** Supplied information follows **

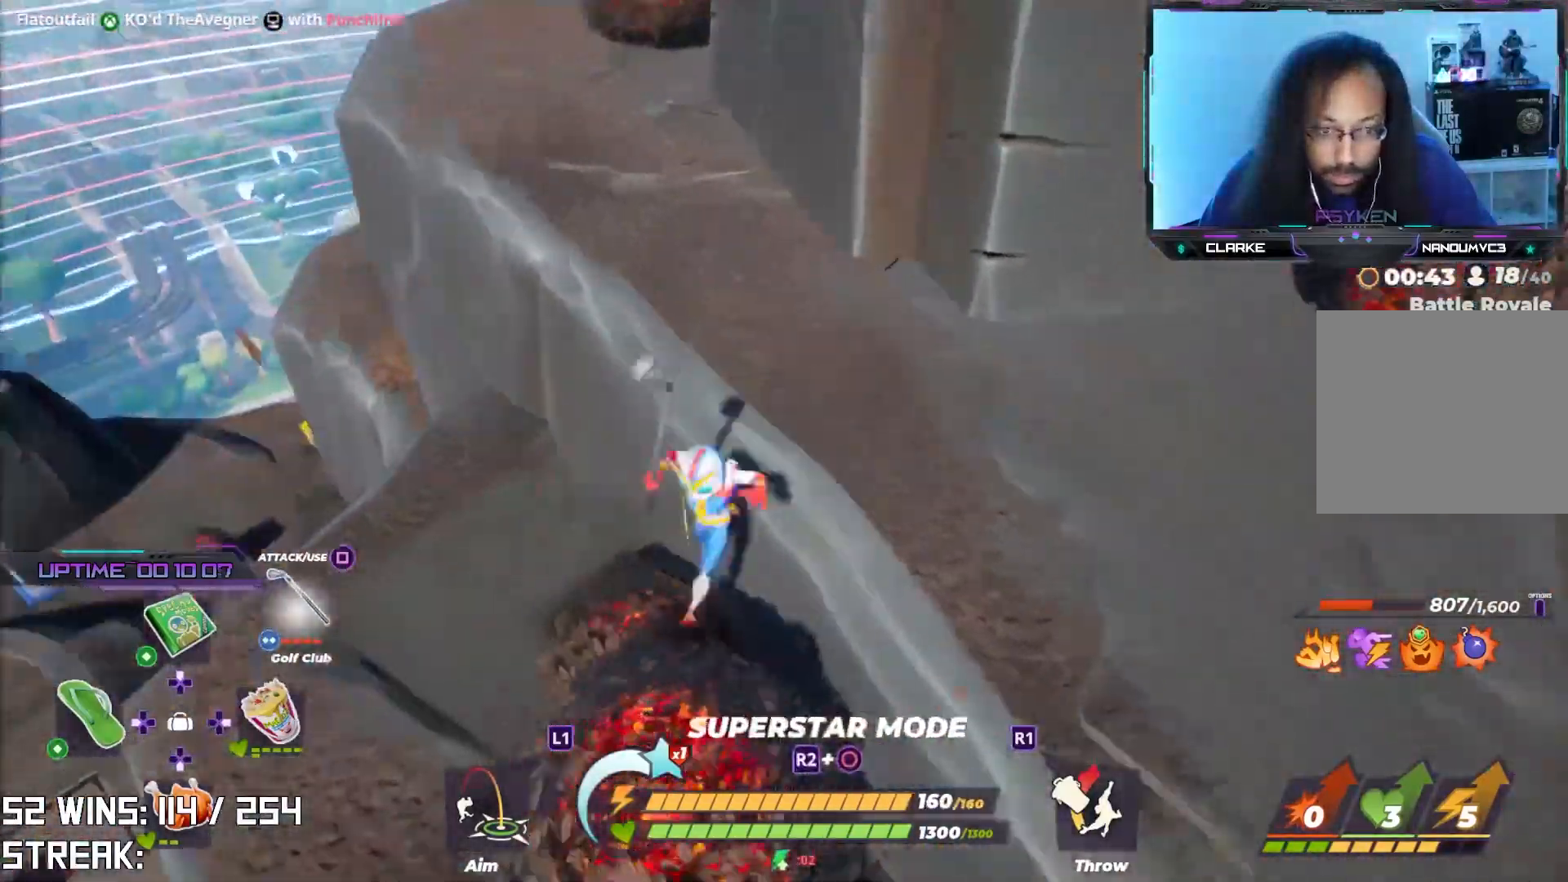
{"buttons": [], "left_stick": "up-right", "right_stick": "center", "events": [[67, "right_stick", "down-right"], [183, "CROSS", "down"], [267, "right_stick", "center"], [317, "left_stick", "up-right"], [383, "CROSS", "up"]]}
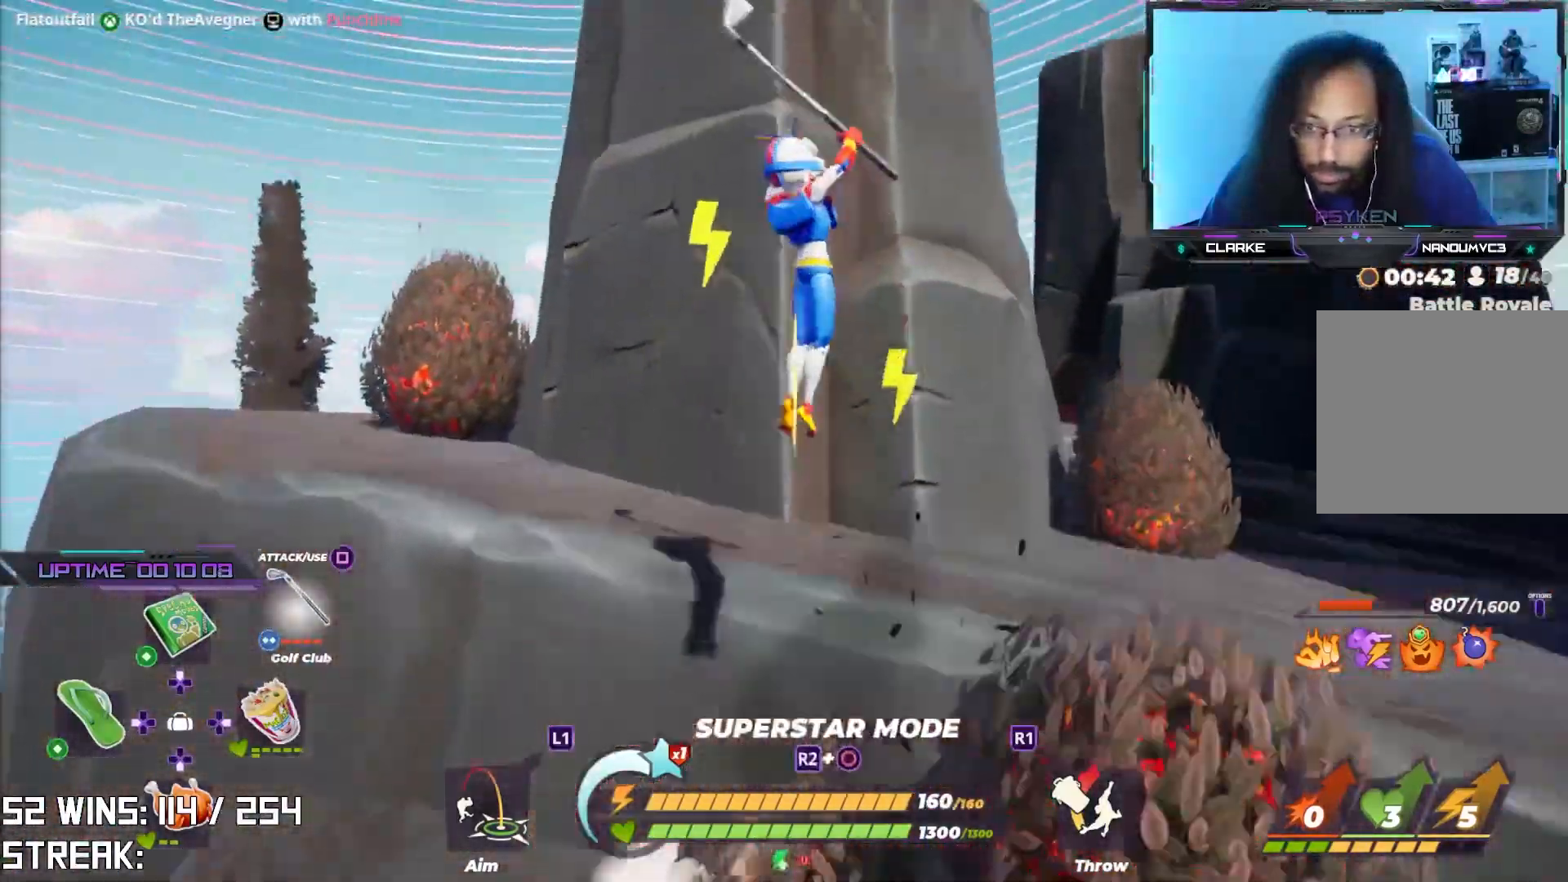
{"buttons": [], "left_stick": "up-right", "right_stick": "center", "events": [[83, "right_stick", "up-right"], [217, "right_stick", "center"]]}
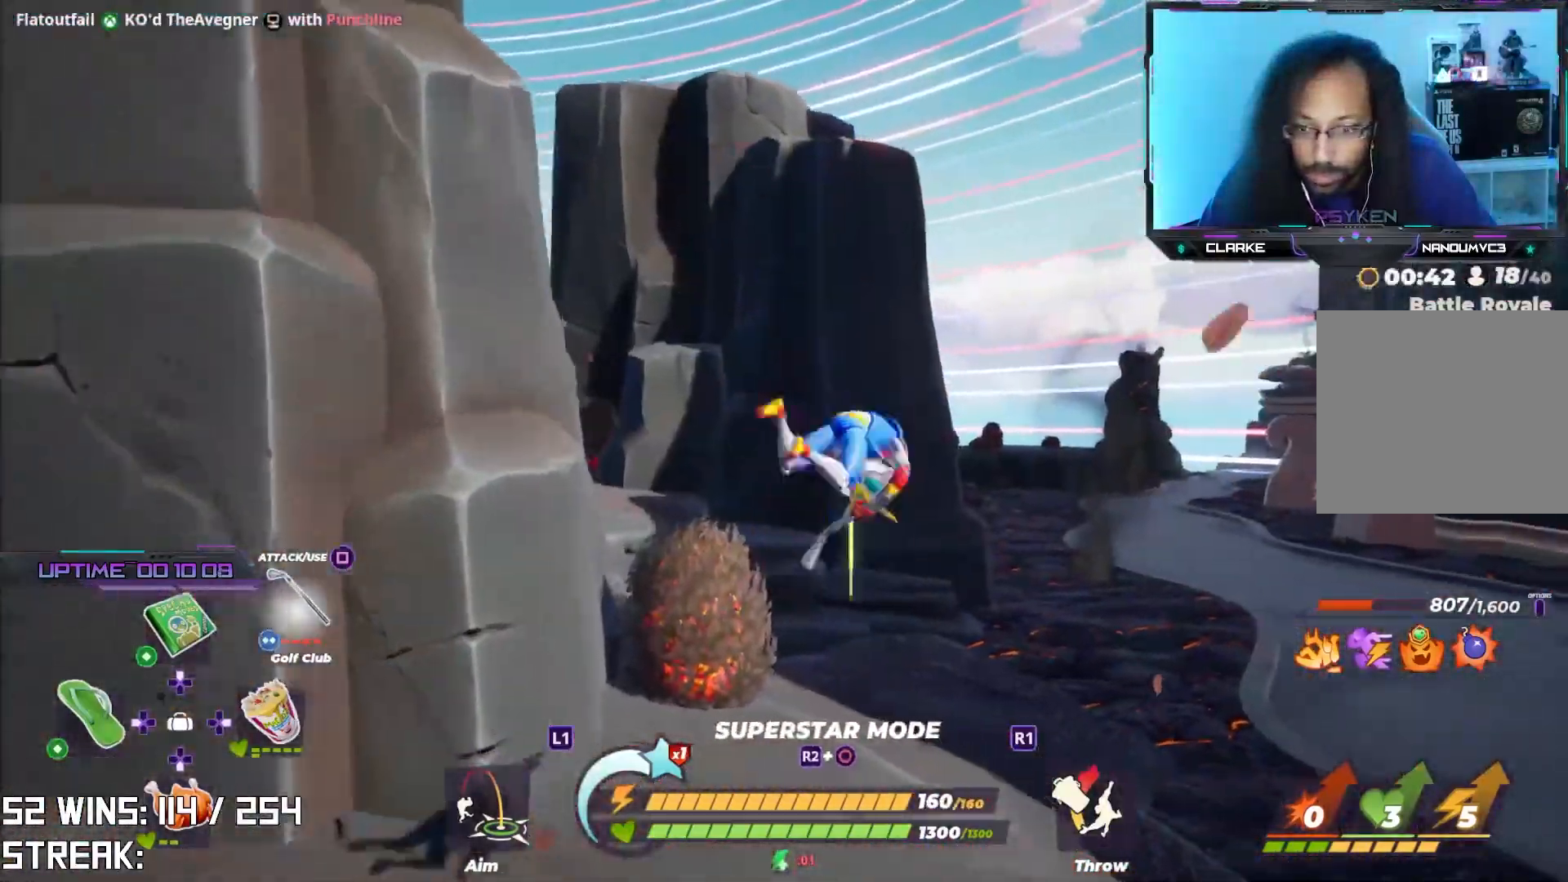
{"buttons": [], "left_stick": "up-right", "right_stick": "center", "events": [[33, "left_stick", "up-left"], [33, "right_stick", "left"], [217, "right_stick", "center"], [450, "left_stick", "up-right"]]}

** End of Supplied information **

The task: Would you copy out the data exactly, leaving every picture out?

Output of the exercise:
{"buttons": [], "left_stick": "up-right", "right_stick": "center", "events": [[67, "right_stick", "down-right"], [183, "CROSS", "down"], [267, "right_stick", "center"], [317, "left_stick", "up-right"], [383, "CROSS", "up"]]}
{"buttons": [], "left_stick": "up-right", "right_stick": "center", "events": [[83, "right_stick", "up-right"], [217, "right_stick", "center"]]}
{"buttons": [], "left_stick": "up-right", "right_stick": "center", "events": [[33, "left_stick", "up-left"], [33, "right_stick", "left"], [217, "right_stick", "center"], [450, "left_stick", "up-right"]]}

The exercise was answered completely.